Other topics of our research in this area concern the effects of the microscopic details of the transport process on front propagation and critical patch size.
The research on reaction-transport systems with memory is conducted in collaboration with Professor Vicenç Méndez, Grup de Física Estadística, Departament de Física, Facultat de Ciències, Universitat Autònoma de Barcelona, Spain, Professor Sergei Fedotov, School of Mathematics, The University of Manchester, UK, and Professor Peter K. Moore, Department of Mathematics, Southern Methodist University.
A second area of my research concerns basic aspects of random fluctuations in nonlinear, nonequilibrium systems. Random fluctuations exist in all natural systems, though they are often treated as a mere nuisance that can be safely ignored. Fluctuations that arise from the discrete nature of chemical and physical systems at the microscopic level are known as internal fluctuations. They are unavoidable and cannot be eliminated in experiments. Their influence on the behavior of the system can be safely neglected for macroscopic systems under most circumstances, since the amplitude of internal fluctuations decreases as the system size increases. Nonequilibrium systems are open systems; they are coupled to their surroundings. Random changes in the latter are a second source of random fluctuations, known as external noise. The amplitude of external noise is independent of the system size, and we showed about thirty years ago that there are many situations where such fluctuations cannot be neglected. On the contrary, external noise can drastically change the behavior of a nonequilibrium system and can actually have an ordering influence. [For a review, see, W. Horsthemke and R. Lefever: "Noise-Induced Transitions. Theory and Applications in Physics, Chemistry, and Biology." Springer Verlag, Berlin, 1984.]

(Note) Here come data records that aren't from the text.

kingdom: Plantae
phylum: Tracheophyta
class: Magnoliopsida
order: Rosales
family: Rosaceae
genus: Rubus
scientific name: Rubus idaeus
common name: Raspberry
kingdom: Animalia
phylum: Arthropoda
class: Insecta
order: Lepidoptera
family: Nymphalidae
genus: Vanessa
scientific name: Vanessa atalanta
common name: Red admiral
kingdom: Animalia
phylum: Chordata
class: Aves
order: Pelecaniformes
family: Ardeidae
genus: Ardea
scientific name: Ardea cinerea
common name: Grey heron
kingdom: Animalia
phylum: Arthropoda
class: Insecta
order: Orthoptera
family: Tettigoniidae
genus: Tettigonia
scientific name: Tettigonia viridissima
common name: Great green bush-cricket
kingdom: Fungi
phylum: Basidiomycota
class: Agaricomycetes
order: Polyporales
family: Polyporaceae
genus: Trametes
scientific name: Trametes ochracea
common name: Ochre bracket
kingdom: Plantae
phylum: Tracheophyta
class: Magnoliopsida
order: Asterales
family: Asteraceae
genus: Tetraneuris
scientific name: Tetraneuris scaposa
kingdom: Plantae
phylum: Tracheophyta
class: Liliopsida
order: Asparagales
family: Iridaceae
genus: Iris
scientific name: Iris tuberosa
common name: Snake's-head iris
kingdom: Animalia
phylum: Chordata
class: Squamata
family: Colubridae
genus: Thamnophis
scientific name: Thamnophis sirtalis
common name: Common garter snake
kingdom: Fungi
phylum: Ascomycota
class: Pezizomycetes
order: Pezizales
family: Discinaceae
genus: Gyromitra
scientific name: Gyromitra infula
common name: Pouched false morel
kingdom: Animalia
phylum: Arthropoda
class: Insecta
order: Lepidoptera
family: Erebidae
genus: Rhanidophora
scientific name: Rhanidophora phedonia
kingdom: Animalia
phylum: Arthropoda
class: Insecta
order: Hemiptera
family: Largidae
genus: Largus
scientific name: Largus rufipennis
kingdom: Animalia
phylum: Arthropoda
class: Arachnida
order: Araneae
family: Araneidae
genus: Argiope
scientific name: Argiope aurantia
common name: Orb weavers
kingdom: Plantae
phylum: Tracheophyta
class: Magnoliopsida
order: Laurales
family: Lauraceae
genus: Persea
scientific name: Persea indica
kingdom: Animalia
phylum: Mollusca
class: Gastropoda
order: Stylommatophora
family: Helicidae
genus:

My current research projects in this area address the effect of random inhomogeneities on the transport of particles, the origins of anomalous diffusion, and the effect of spatiotemporal noise on patterns in reaction-diffusion systems and reaction-transport systems. This research is carried out in collaboration with Professor Stanislav I. Denisov, Department of Mechanics and Mathematics, Sumy State University, Ukraine.